The impressive complex overlooks the snow-capped Caucasus and was constructed here after the discovery of a mass grave – a surprising find to locals, as Quba is located hours away from the sight of most of the 1918 murders in Baku. The museum is operated by Azerbaijan's Ministry of Culture and Tourism and is just a short drive from Quba's main Jewish attractions.
"If you want to understand the Jewish people, go to the Holocaust Museum," said Hajiyev.
Azerbaijan's tiny Jewish population has become a powerful diplomatic tool in its relations with Israel. It was one point of commonality embraced both by Aliyev and Netanyahu during their last meeting in Baku in 2016. More controversial, however, is Baku's effort to pitch its Jewish history to officials and organizations in Washington – a strategy that has become a source of intense criticism within the US amongst its critics.
While officials frequently tout Quba as an example of Azerbaijani tolerance and pluralism, the Aliyev government is accused of using their Jewish connection for a cynical purpose: to whitewash and distract the US from its abysmal human rights record, and to cozy up to an American Jewish establishment that has far more influence in Washington's corridors of power than it ever would on its own.
Indeed, the Foreign Ministry does often highlight this historic connection, speaking of it with a pride that seems sincere, if also pragmatic.
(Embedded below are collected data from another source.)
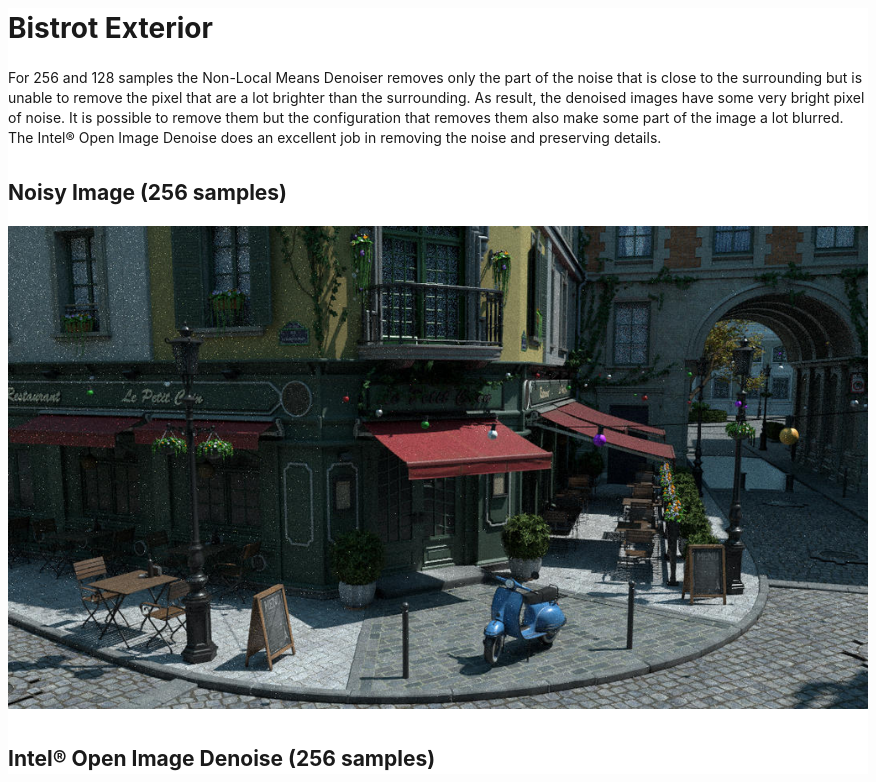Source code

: # **Bistrot Exterior**
For 256 and 128 samples the Non-Local Means Denoiser removes only the part of the noise that is close to the surrounding but is unable to remove the pixel that are a lot brighter than the surrounding. As result, the denoised images have some very bright pixel of noise. It is possible to remove them but the configuration that removes them also make some part of the image a lot blurred. The Intel® Open Image Denoise does an excellent job in removing the noise and preserving details.

## **Noisy Image (256 samples)**

![image](out/original/bistroexterior/jpg/bistroexterior_1080_256.jpg) 

## **Intel® Open Image Denoise (256 samples)**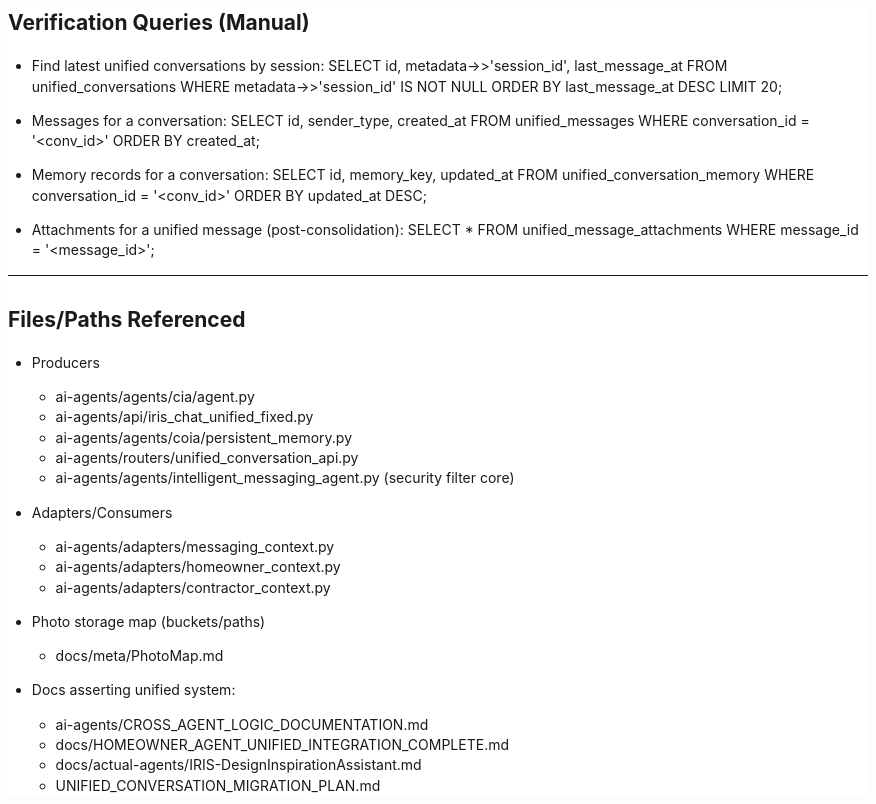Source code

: 
## Verification Queries (Manual)

- Find latest unified conversations by session:
  SELECT id, metadata->>'session_id', last_message_at
  FROM unified_conversations
  WHERE metadata->>'session_id' IS NOT NULL
  ORDER BY last_message_at DESC
  LIMIT 20;

- Messages for a conversation:
  SELECT id, sender_type, created_at
  FROM unified_messages
  WHERE conversation_id = '<conv_id>'
  ORDER BY created_at;

- Memory records for a conversation:
  SELECT id, memory_key, updated_at
  FROM unified_conversation_memory
  WHERE conversation_id = '<conv_id>'
  ORDER BY updated_at DESC;

- Attachments for a unified message (post-consolidation):
  SELECT *
  FROM unified_message_attachments
  WHERE message_id = '<message_id>';

---

## Files/Paths Referenced

- Producers
  - ai-agents/agents/cia/agent.py
  - ai-agents/api/iris_chat_unified_fixed.py
  - ai-agents/agents/coia/persistent_memory.py
  - ai-agents/routers/unified_conversation_api.py
  - ai-agents/agents/intelligent_messaging_agent.py (security filter core)

- Adapters/Consumers
  - ai-agents/adapters/messaging_context.py
  - ai-agents/adapters/homeowner_context.py
  - ai-agents/adapters/contractor_context.py

- Photo storage map (buckets/paths)
  - docs/meta/PhotoMap.md

- Docs asserting unified system:
  - ai-agents/CROSS_AGENT_LOGIC_DOCUMENTATION.md
  - docs/HOMEOWNER_AGENT_UNIFIED_INTEGRATION_COMPLETE.md
  - docs/actual-agents/IRIS-DesignInspirationAssistant.md
  - UNIFIED_CONVERSATION_MIGRATION_PLAN.md
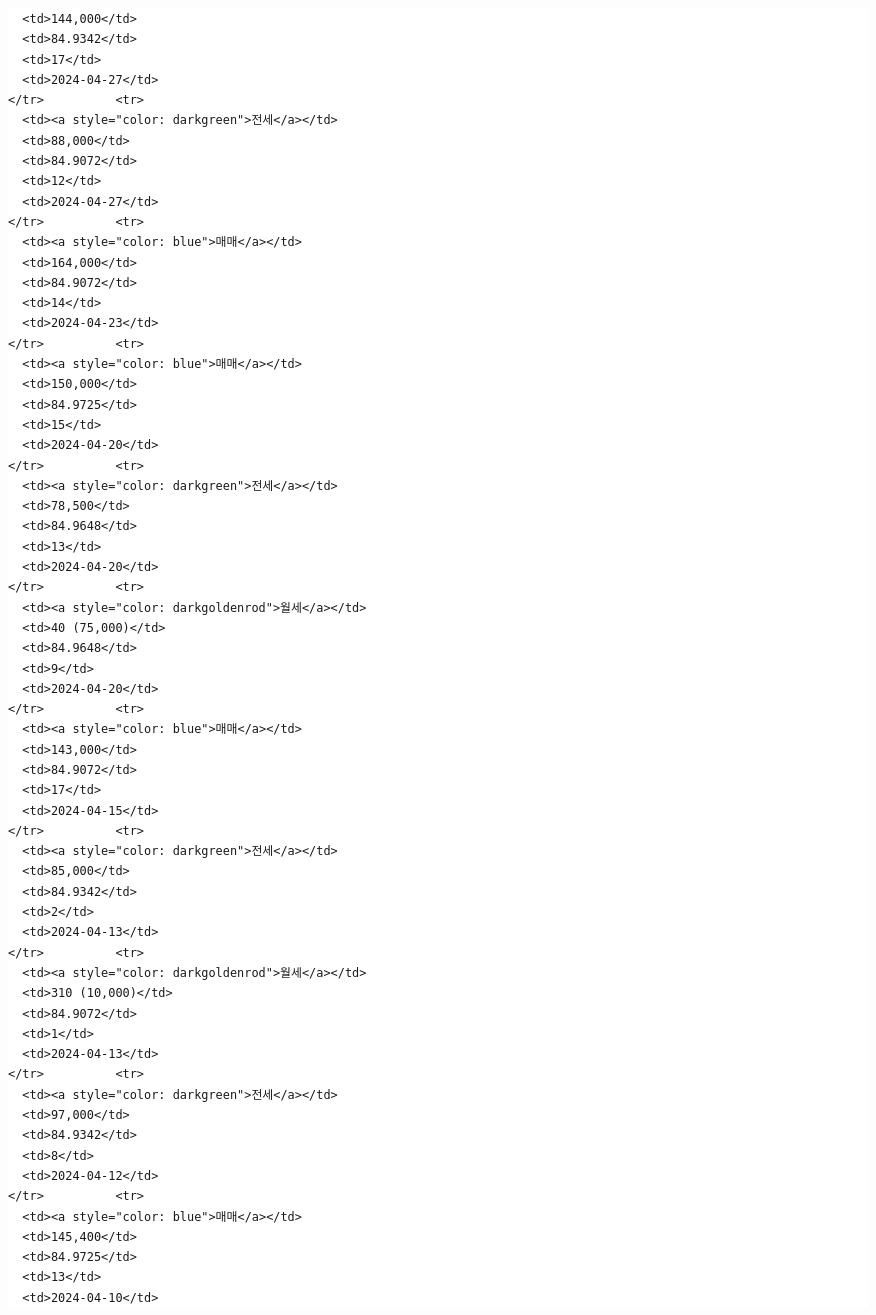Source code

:       <td>144,000</td>
      <td>84.9342</td>
      <td>17</td>
      <td>2024-04-27</td>
    </tr>          <tr>
      <td><a style="color: darkgreen">전세</a></td>
      <td>88,000</td>
      <td>84.9072</td>
      <td>12</td>
      <td>2024-04-27</td>
    </tr>          <tr>
      <td><a style="color: blue">매매</a></td>
      <td>164,000</td>
      <td>84.9072</td>
      <td>14</td>
      <td>2024-04-23</td>
    </tr>          <tr>
      <td><a style="color: blue">매매</a></td>
      <td>150,000</td>
      <td>84.9725</td>
      <td>15</td>
      <td>2024-04-20</td>
    </tr>          <tr>
      <td><a style="color: darkgreen">전세</a></td>
      <td>78,500</td>
      <td>84.9648</td>
      <td>13</td>
      <td>2024-04-20</td>
    </tr>          <tr>
      <td><a style="color: darkgoldenrod">월세</a></td>
      <td>40 (75,000)</td>
      <td>84.9648</td>
      <td>9</td>
      <td>2024-04-20</td>
    </tr>          <tr>
      <td><a style="color: blue">매매</a></td>
      <td>143,000</td>
      <td>84.9072</td>
      <td>17</td>
      <td>2024-04-15</td>
    </tr>          <tr>
      <td><a style="color: darkgreen">전세</a></td>
      <td>85,000</td>
      <td>84.9342</td>
      <td>2</td>
      <td>2024-04-13</td>
    </tr>          <tr>
      <td><a style="color: darkgoldenrod">월세</a></td>
      <td>310 (10,000)</td>
      <td>84.9072</td>
      <td>1</td>
      <td>2024-04-13</td>
    </tr>          <tr>
      <td><a style="color: darkgreen">전세</a></td>
      <td>97,000</td>
      <td>84.9342</td>
      <td>8</td>
      <td>2024-04-12</td>
    </tr>          <tr>
      <td><a style="color: blue">매매</a></td>
      <td>145,400</td>
      <td>84.9725</td>
      <td>13</td>
      <td>2024-04-10</td>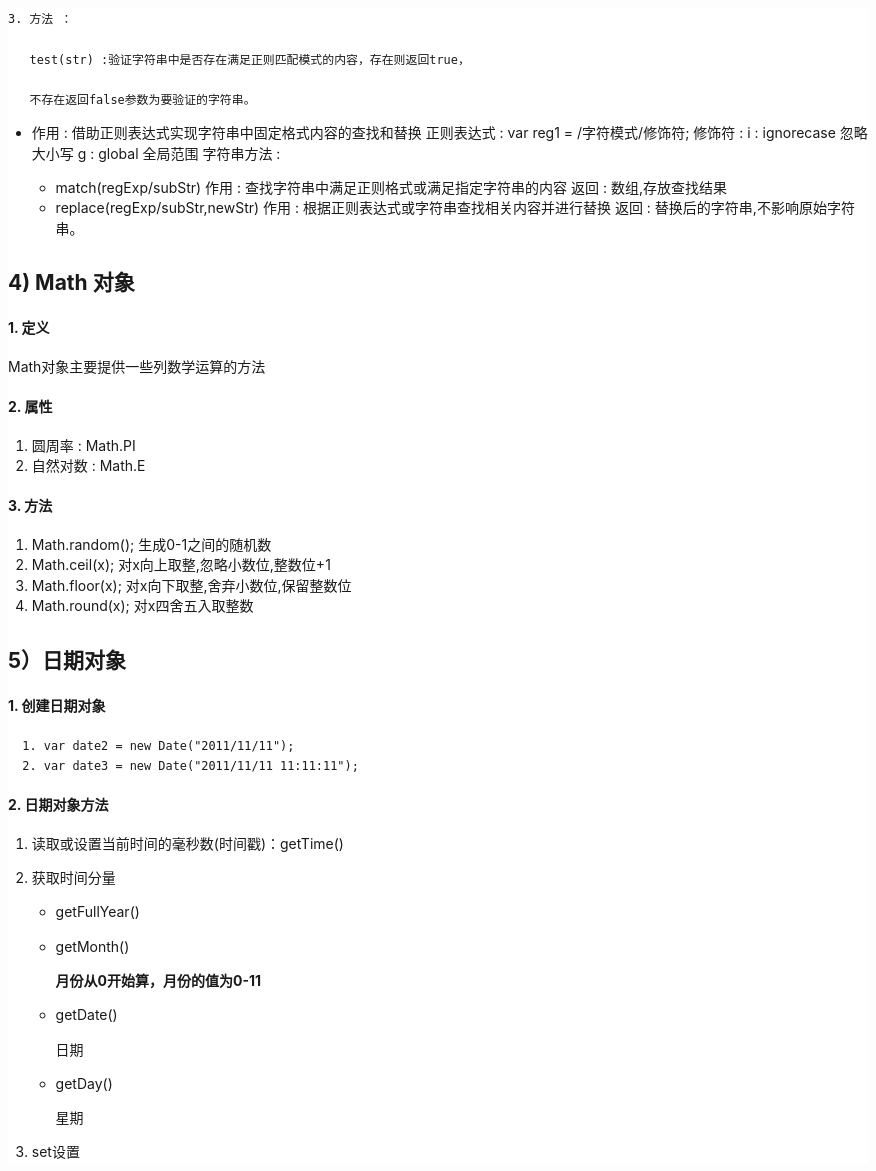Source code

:     3. 方法 ：
    
       test(str) :验证字符串中是否存在满足正则匹配模式的内容，存在则返回true，
    
       不存在返回false参数为要验证的字符串。
    
+ 作用 : 借助正则表达式实现字符串中固定格式内容的查找和替换
    正则表达式 :
     var reg1 = /字符模式/修饰符;
     修饰符 : 
      i :  ignorecase 忽略大小写
      g : global 全局范围
    字符串方法 :
    
    + match(regExp/subStr)
	作用 : 查找字符串中满足正则格式或满足指定字符串的内容
    	返回 : 数组,存放查找结果
    + replace(regExp/subStr,newStr)
      作用 : 根据正则表达式或字符串查找相关内容并进行替换
      返回 : 替换后的字符串,不影响原始字符串。

## 4)  Math 对象

#### 1. 定义

Math对象主要提供一些列数学运算的方法

#### 2. 属性

1. 圆周率 :  Math.PI
2. 自然对数 : Math.E

#### 3. 方法

1. Math.random();   生成0-1之间的随机数
2. Math.ceil(x);	     对x向上取整,忽略小数位,整数位+1
3. Math.floor(x);      对x向下取整,舍弃小数位,保留整数位
4. Math.round(x);    对x四舍五入取整数

## 5）日期对象

#### 1. 创建日期对象

      1. var date2 = new Date("2011/11/11");
      2. var date3 = new Date("2011/11/11 11:11:11");

#### 2. 日期对象方法

1. 读取或设置当前时间的毫秒数(时间戳)：getTime()
2. 获取时间分量
   - getFullYear()
   
   - getMonth()
   
     **月份从0开始算，月份的值为0-11**
   
   - getDate()
   
     日期
   
   - getDay()
   
     星期

3. set设置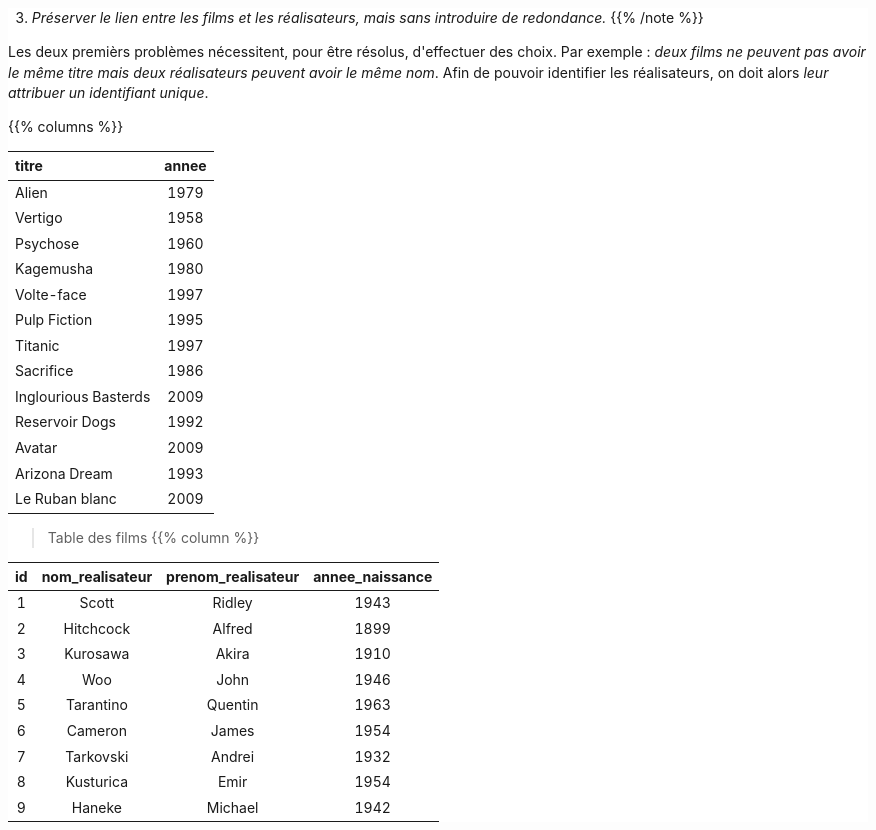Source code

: 3. *Préserver le lien entre les films et les réalisateurs, mais sans
    introduire de redondance.*
{{% /note %}}

Les deux premièrs problèmes nécessitent, pour être résolus, d'effectuer
des choix. Par exemple : *deux films ne peuvent pas avoir le même titre mais deux
réalisateurs peuvent avoir le même nom*. Afin de pouvoir identifier les
réalisateurs, on doit alors *leur attribuer un identifiant unique*.

{{% columns %}}

| **titre**            | annee |
| :------------------- | :---: |
| Alien                | 1979  |
| Vertigo              | 1958  |
| Psychose             | 1960  |
| Kagemusha            | 1980  |
| Volte-face           | 1997  |
| Pulp Fiction         | 1995  |
| Titanic              | 1997  |
| Sacrifice            | 1986  |
| Inglourious Basterds | 2009  |
| Reservoir Dogs       | 1992  |
| Avatar               | 2009  |
| Arizona Dream        | 1993  |
| Le Ruban blanc       | 2009  |

> Table des films
{{% column %}}

| **id** | nom_realisateur | prenom_realisateur | annee_naissance |
| :----: | :-------------: | :----------------: | :-------------: |
| 1      | Scott           | Ridley             | 1943            |
| 2      | Hitchcock       | Alfred             | 1899            |
| 3      | Kurosawa        | Akira              | 1910            |
| 4      | Woo             | John               | 1946            |
| 5      | Tarantino       | Quentin            | 1963            |
| 6      | Cameron         | James              | 1954            |
| 7      | Tarkovski       | Andrei             | 1932            |
| 8      | Kusturica       | Emir               | 1954            |
| 9      | Haneke          | Michael            | 1942            |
And if this is their strategy, there is evidence it is working.
On Election Day in Azerbaijan, as the predictable results were pouring in, invitations were sent out for a breakfast event hosted by Jewish, Evangelical Christian and congressional leaders on Capitol Hill "honoring the Republic of Azerbaijan for its longstanding support of Israel." Over 20 congressmen, as well as Azerbaijan's ambassador to Washington, attended the gathering.
"Some people don't understand the relations, that there is an emotional touch between Jewish people – not just American Jews, European Jews or Israeli Jews, but Jews everywhere and Azerbaijani people," Hajiyev told me when asked to respond to accusations of whitewashing. "We cherish it and we value it. And we're also thankful that American Jews help us share the positive message of Azerbaijan in the US."
In our interview, Hajiyev kept going back to a language of assistance – not of material aid, but of diplomatic support and friendship. He referenced former president Bill Clinton's pledge to help freed Soviet republics get on their feet after the union collapsed, and contrasted those policies with the approach of former president Barack Obama, which he characterized as a policy of "naming and shaming."
The Obama administration repeatedly condemned Aliyev for imprisoning human rights and civil society activists under dubious charges, restricting the operations of non-governmental organizations, banning freedom of assembly and controlling the press.
"Some parts of American society and American establishments don't understand and don't appreciate Azerbaijan and its standing in the region," Hajiyev said. "Because really, for us, the geopolitical difficulties here should not be underestimated. It is not an easy neighborhood. We are not Switzerland sitting in the middle of Europe. And being such a small country living where we are – it has not been an easy path." American Jews "seem to understand our realities," Hajiyev added, "and are helping us explain it to wider American society."